Raoul Mille, écrivain niçois lauréat du Prix Interallié, ne savait pas, au moment où il l'écrivait que sa date de décès lui donnerait raison : l'obèse morbide ne décède pas forcément, sous nos latitudes, plus prématurément que quiconque.
De manière autobiographique, mais pas systématiquement sur ce fil directeur, l'auteur examine ce qui fait qu'on peut devenir gros et les pressions immédiates qui s'abattent sur le gros dès l'enfance : sociales, morales, médicales. Il est immédiatement stigmatisé : paresseux, intempérant, probablement sot, veule, sexuellement inapte et voué à des maladies fréquentes et une mort rapide. Les camarades de classe le harcèlent, les filles en font leur meilleur ami asexué, les médecins refont Toinette, non plus sur l'air du "poumon, le poumon, vous dis-je", mais "vous êtes trop gros", quelle que soit la raison qui vous amène (là, je m'inscris en faux : j'ai eu un généraliste qui m'a vue grossir de 15 kg en moins d'un an sans sourciller).
Bien entendu, le miroir tendu par autrui étant peu flatteur et nourrissant le besoin d'être accepté, approuvé, admiré peut-être, le gros va essayer de rentrer dans le rang et là, malheureusement, le seul remède qui lui soit proposé par la Faculté est le régime (le livre date, aujourd'hui, on lui proposerait aussi la chirurgie). Or, Mille s'insurge : n'est-ce pas un cas unique dans la médecine qu'on vous propose systématiquement une cure qui, statistiquement est vouée à 80% et plus d'échecs à moyen et long terme ? Les seuls autres cas sont de graves maladies où la mort étant à portée de la main, il est cohérent de proposer cette gageure. Mais le gros, insiste Raoul Mille, n'est pas en danger de mort immédiate, même dans les pires cas et dans ce cas, un régime n'y changerait rien ; d'où vient qu'on veuille à tout prix l'envoyer dans la direction non seulement d'un échec couru d'avance, mais d'une aggravation puisque les kilos repris s'accompagnent toujours d'un petit bonus ?
N'y a-t-il pas là, secrètement, le besoin de tourmenter gratuitement, de déranger le mode de vie qu'on désapprouve et la personne dont l'apparence nous déplaît sous prétexte de vouloir son bien (lequel bien est est loin d'être assuré) ?
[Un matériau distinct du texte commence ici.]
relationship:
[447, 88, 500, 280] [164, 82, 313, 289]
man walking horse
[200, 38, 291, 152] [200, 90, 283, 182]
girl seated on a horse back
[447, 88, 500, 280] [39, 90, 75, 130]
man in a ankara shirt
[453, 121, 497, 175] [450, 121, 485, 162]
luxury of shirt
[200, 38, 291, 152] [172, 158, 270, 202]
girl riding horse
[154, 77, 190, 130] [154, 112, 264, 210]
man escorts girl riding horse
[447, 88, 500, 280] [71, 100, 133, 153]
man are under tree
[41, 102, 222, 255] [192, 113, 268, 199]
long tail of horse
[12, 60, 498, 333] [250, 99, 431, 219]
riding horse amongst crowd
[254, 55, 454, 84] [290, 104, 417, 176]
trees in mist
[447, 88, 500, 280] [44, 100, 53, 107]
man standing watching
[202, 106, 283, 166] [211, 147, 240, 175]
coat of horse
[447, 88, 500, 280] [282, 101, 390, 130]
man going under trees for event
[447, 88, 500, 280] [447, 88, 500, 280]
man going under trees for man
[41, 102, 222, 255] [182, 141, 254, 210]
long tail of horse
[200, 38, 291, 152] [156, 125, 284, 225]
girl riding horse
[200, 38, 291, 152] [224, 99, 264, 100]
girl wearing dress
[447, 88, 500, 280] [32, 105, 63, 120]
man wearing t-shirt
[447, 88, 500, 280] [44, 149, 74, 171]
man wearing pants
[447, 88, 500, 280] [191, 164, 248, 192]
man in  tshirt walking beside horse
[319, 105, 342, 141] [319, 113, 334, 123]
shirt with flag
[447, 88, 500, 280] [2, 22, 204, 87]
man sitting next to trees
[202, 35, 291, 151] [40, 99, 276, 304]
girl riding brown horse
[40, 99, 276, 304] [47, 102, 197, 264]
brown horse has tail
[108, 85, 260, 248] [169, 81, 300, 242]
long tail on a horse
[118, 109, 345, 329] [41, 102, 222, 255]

Sur certains points, le propos date. Le mouvement de Size Acceptance est encore marginal, et selon moi le restera. Les personnes qui assument leur obésité (assumer ne veut pas dire se résigner) sont rares et les personnes qui pensent réellement que le gras n'est pas plus laid qu'une autre différence sont également rares. Sur d'autres, la nécessité de rester au poids où l'on est bien, où l'on peut vivre et s'accomplir et celle de proscrire les régimes, il est carrément précurseur, puisque c'est la tendance actuelle.
Certains passages, concernant la vie sexuelle, trop lyriques, interminablement rabelaisiens, m'ont lassée et j'ai préféré les intermèdes autobiographiques, plus sobres, ironiques, où le suspens est agréablement ménagé.